4. The method for identifying the number of the meter based on the dynamic multi-strategy GAN network as claimed in claim 3, wherein the step 3 is as follows:

step 3.1: the feature map X' is subjected to up-sampling through an deconvolution layer of a full convolution neural network to obtain an image set with the size of 224 multiplied by 224;

step 3.2: the segmentation of the image instrument header adopts a full convolution neural network, the full convolution neural network structure divides the obtained characteristic layer into grids with different sizes, and then average pooling is respectively carried out inside each grid, so that context information of different areas is aggregated;

5. The method for identifying the meter number based on the dynamic multi-policy GAN network as claimed in claim 4, wherein the step 4 is as follows:

6. The method for identifying the number of the meters based on the dynamic multi-strategy GAN network as claimed in claim 5, wherein the step 4.3: and updating the high-quality picture set by checking the picture effect after the image enhancement, and increasing the types of instrument images or respectively manufacturing different types of high-quality picture sets.

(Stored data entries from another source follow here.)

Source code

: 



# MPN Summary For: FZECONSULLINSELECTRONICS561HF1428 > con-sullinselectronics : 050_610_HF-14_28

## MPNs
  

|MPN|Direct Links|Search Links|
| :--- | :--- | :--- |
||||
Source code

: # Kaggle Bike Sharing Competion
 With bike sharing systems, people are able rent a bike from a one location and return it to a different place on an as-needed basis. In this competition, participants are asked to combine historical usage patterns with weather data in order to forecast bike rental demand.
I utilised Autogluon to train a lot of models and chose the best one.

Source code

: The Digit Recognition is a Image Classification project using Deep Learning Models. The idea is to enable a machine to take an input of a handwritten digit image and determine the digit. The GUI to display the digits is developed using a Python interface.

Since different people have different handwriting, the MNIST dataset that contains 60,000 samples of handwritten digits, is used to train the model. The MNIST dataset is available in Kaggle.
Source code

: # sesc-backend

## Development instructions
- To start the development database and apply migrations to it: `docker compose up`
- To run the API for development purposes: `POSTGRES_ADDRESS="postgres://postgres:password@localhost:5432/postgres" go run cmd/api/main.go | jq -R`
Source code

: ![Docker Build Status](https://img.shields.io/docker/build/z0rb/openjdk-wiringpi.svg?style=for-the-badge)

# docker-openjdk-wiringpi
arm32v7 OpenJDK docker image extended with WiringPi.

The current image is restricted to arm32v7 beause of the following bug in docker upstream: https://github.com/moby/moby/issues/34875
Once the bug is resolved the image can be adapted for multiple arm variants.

7. A system based on the digital identification method of the instrument in any one of the claims 1-6, which is characterized by comprising the following modules:

an image collection and feature advancement module: processing the collected image data set and extracting image features;

a network training module: training a network of images;

a real-time identification module: identifying the image in real time;

an offline update module: and when the accuracy is less than the set value, performing offline updating on the model.